I can get pics of mine monday possibly and show you and i'll see if i can find a link to the grease..works much better than lube or white lithium

if you want to sell it, that is always an option too:thumbup:


----------



## Bill from Indy (Apr 26, 2010)

found it quick
http://www.agscompany.com/lubricants/canadian/205

I use the tube that the guy has in his hand...it lasts forever...been using the same squeeze tube for at least 5yrs..a pea sized dab is all you need to coat everything needed coating on a box


----------



## 2buckcanuck (Jul 9, 2010)

Goodmanatee said:


> Recently brought a load of 2nd hand stuff. And there was this 8" concorde box. Heard of concorde before, but never seen any of the tools. But the wheels and axel are missing and I have no idea how the wheels fix to it.

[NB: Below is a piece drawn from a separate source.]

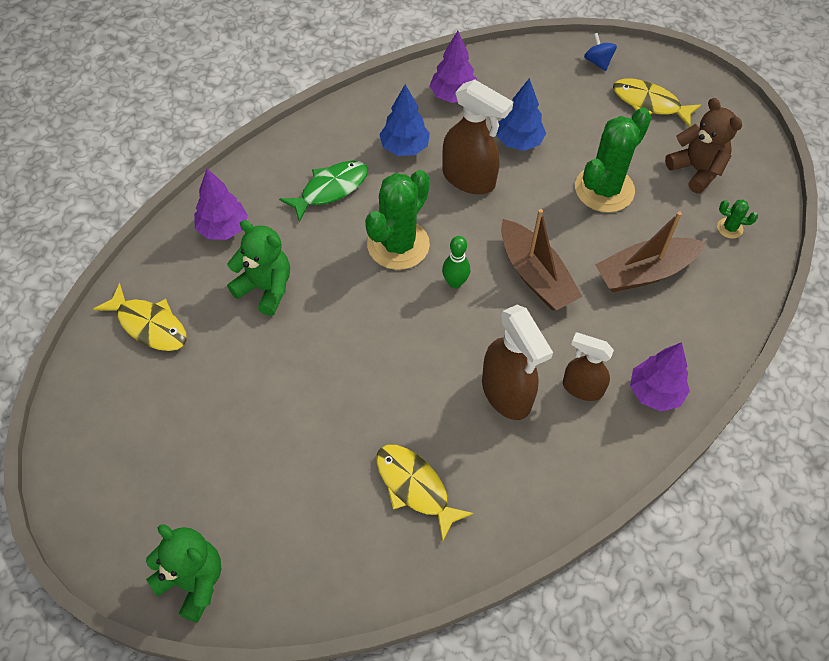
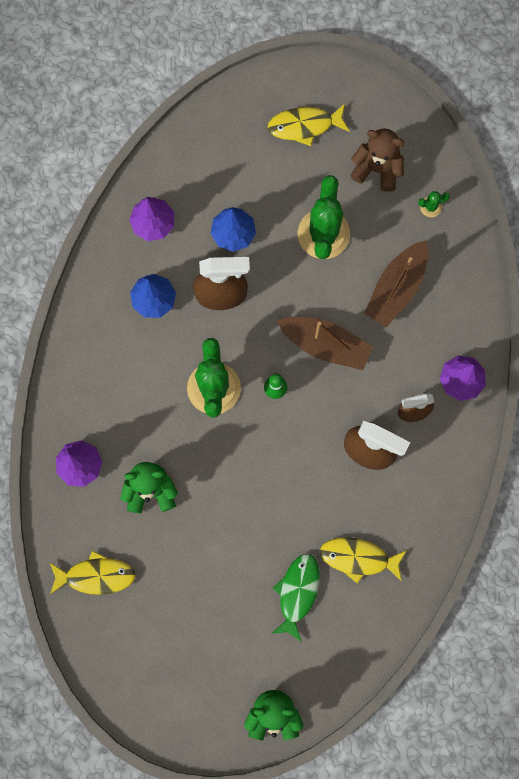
camera: 35 degrees left, 20 degrees up
(330, 189) = (129, 376): green fish -> green fish (297, 593)
(598, 62) = (239, 109): blue spinning top -> none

Do they fix straight into the holes or does an axel run between the holes.:confused1:
> Could someone help me out with a picture and some parts?


Holy, thanks for the memories goodmanatee, that was my 1st brand of boxes I owned:thumbup:. Concord was very popular a long time ago

Maybe you can jerry rig something up too, here's a link to some can am tools, they use to have wheels some what like this http://www.canamtool.com/products/disambigAppHeads

the corner applicator wheels would be too small, well the bead applicator might be too big,,, maybe.

If I remember right, the wheels sat on the outside, but most flipped them around so they ran on the inside/underside of the box. I think it would be easy to rig something up, 

Or you can skip the wheels, and just run the box with the brake on all the time:yes:


----------